Hace mucho tiempo, recuerdo, frené mi auto al costado de una ruta sin fin. Me veía obligada, necesitaba por un momento estar sola, contemplar el paisaje que se alzaba frente mí. Los colores, que se revelaban dando vueltas, deseosos de atención, me habían dejado perpleja. Era una buena oportunidad para tomar mi cámara, y, cuando lo hice no terminaba de encontrar ángulos y ángulos; así, de golpe, me había convertido en la dueña de ese lugar, y entre el brillo del sol y el olor a campo, solo recuerdo el chasquido de cada foto que se almacenaba en mi cámara, en mi memora, en mi alma, para siempre. Cuando terminé, si es que alguna vez se termina cuando se trata de admirar, algo me había dejado exhausta. Pude notar que en un largo rato nadie había pasado por ahí, de modo que nadie lo haría ahora, pensé. Entonces decidí sentarme, apoyando mi espalda contra una de las ruedas del auto, y saque mi cuaderno. Mi lápiz vagaba inútilmente por la hoja, sin poder encontrar las palabras para describir lo que estaba viendo, lo que me atravesaba en ese momento, convirtiéndome en una persona nueva. Recuerdo el olor del auto, que se mezclaba con el de los girasoles que había robado del campo de Teresa y enganchado en mi pelo. Recuerdo, y más que recordar, añoro, la cantidad de colores, la majestuosidad de la naturaleza, pues nunca, en los años que he vivido desde ese entonces, algo así volvió a pasarme. Llorar se me hacia tan fácil como reír, y tenia tantas ganas de salir corriendo como de acostarme ahí, en ese precioso lugar, esperando que el tiempo hiciera su trabajo.
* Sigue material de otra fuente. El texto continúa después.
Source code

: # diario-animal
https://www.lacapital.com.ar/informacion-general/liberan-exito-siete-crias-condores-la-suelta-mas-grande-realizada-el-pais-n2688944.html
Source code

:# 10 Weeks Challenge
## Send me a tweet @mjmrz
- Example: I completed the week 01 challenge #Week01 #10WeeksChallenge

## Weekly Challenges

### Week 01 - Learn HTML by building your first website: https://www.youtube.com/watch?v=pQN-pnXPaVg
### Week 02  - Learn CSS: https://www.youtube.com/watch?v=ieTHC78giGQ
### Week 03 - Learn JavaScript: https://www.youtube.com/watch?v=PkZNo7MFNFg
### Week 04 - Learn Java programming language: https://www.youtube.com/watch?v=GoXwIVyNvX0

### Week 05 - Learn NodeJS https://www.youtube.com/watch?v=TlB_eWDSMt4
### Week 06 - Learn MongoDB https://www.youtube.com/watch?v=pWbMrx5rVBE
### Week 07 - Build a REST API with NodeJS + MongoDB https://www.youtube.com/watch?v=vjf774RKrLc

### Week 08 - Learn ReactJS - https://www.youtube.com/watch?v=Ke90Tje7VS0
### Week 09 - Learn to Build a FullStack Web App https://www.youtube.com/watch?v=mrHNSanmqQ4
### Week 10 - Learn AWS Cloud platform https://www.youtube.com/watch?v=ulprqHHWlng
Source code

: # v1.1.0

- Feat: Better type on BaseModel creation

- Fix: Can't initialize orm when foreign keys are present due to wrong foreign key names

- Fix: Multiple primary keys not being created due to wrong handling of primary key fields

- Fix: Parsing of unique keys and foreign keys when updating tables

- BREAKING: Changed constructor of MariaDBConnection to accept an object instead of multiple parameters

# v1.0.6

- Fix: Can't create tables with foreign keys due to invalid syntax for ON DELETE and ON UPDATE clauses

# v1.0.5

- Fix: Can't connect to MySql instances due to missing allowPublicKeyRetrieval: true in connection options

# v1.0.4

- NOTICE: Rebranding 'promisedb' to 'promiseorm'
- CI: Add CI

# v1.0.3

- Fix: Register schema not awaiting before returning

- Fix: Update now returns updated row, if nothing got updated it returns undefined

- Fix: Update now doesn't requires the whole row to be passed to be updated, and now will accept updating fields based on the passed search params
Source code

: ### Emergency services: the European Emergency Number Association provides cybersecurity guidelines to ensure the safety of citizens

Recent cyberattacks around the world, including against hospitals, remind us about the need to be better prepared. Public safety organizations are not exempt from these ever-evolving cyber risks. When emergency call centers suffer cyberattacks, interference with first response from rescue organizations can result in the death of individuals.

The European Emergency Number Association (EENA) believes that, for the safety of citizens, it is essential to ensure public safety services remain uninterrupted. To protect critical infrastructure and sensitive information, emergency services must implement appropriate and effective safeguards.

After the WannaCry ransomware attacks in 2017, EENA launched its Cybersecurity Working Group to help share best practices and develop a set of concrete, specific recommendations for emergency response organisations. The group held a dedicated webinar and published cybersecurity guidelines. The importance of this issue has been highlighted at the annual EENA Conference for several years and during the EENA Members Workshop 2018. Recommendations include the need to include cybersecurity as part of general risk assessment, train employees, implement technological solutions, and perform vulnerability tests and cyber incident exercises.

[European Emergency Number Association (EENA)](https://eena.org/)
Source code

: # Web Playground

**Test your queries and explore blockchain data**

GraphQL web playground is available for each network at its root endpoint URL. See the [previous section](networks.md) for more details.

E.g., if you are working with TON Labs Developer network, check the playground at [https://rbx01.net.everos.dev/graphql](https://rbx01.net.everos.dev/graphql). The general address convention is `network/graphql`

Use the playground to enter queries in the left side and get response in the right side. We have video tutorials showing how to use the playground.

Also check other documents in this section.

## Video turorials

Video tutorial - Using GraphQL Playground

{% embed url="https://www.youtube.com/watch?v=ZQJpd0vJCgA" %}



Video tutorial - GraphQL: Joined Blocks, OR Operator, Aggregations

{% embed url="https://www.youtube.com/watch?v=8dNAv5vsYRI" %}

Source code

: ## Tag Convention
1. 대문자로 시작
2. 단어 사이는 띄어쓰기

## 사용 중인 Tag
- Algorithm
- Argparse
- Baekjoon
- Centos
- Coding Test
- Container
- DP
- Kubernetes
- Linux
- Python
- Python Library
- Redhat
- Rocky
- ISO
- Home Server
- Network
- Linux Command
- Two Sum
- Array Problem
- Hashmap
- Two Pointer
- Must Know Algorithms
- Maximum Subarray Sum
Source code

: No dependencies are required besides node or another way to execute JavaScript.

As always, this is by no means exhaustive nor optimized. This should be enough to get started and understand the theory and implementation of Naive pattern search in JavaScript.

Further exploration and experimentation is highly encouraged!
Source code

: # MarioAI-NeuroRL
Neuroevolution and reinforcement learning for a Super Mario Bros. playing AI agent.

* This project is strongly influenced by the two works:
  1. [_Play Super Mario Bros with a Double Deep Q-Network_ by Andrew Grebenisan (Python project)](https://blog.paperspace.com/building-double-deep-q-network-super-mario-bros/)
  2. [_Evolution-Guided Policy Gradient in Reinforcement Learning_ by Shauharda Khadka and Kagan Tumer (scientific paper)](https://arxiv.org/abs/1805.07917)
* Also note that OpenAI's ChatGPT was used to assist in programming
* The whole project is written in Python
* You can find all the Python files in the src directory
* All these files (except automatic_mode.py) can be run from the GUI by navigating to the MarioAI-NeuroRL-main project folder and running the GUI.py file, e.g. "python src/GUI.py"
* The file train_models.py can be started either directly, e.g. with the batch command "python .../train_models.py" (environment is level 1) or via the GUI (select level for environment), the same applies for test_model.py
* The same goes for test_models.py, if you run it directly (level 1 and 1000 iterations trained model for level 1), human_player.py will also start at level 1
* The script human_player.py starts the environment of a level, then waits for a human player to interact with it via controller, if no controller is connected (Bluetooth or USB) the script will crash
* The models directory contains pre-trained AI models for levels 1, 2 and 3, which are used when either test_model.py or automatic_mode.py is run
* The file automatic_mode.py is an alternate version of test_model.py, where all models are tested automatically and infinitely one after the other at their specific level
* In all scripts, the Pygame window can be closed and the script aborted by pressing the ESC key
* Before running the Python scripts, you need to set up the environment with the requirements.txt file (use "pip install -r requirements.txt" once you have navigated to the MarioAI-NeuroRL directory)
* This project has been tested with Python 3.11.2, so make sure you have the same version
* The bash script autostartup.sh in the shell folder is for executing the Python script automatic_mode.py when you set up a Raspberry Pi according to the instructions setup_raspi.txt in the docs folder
No se en realidad cuanto tiempo habré estado allí, en ese estado de éxtasis puro, que no se comparaba con nada. Estábamos todos los que habían estado siempre, como siempre. Sin manifestarse, silenciosos, ocultos, latentes y apasionados, ahora mas que nunca. De repente, como si hubiese estado planeado, imágenes de mi vida me envolvían la mente y ya nada pudo alejarme de ahí. Quería quedarme, entrar, bailar por ese sendero de recuerdos que se había abierto. Y así fue. Como en una danza secreta podía verme a mi misma casi tocando, palpando, reviviendo cada momento. Aquel baúl con el que alguien me había dejado en el mundo hace ya mucho tiempo, aquel mismo baúl que había cargado durante toda mi vida, aquel del que tantas veces había querido deshacerme y aquel que a veces fue lo único a lo que pude aferrarme, ahora se abría. Era una revelación mágica de amor y dolor, en donde, de pronto, sentí batirse mi sangre tan intensamente que ya no pude controlar lo que pasaba.
En un instante los girasoles de Teresa ya no olían, los colores se habían esfumado y me era difícil encontrar un ángulo, pues hacia donde yo movía mi mirada nacía un humo que me empañaba. Y entonces, lo peor. El baúl, que se cerraba; que ya no brillaba y que ahora me inundaba de miedo, haciéndome temblar. Lo sentía mirándome amenazante con una mezcla de dolor y odio; dolor, por el camino por el que lo había arrastrado; odio, por su destino, que, claro, yacía en mis manos.
Eran las siete, gracias a Dios. “Ya pasó” pensé.
Y, a veces, me convenzo de que no, que no pasó, y emprendo el camino, llena de esperanza, a la ruta sin fin.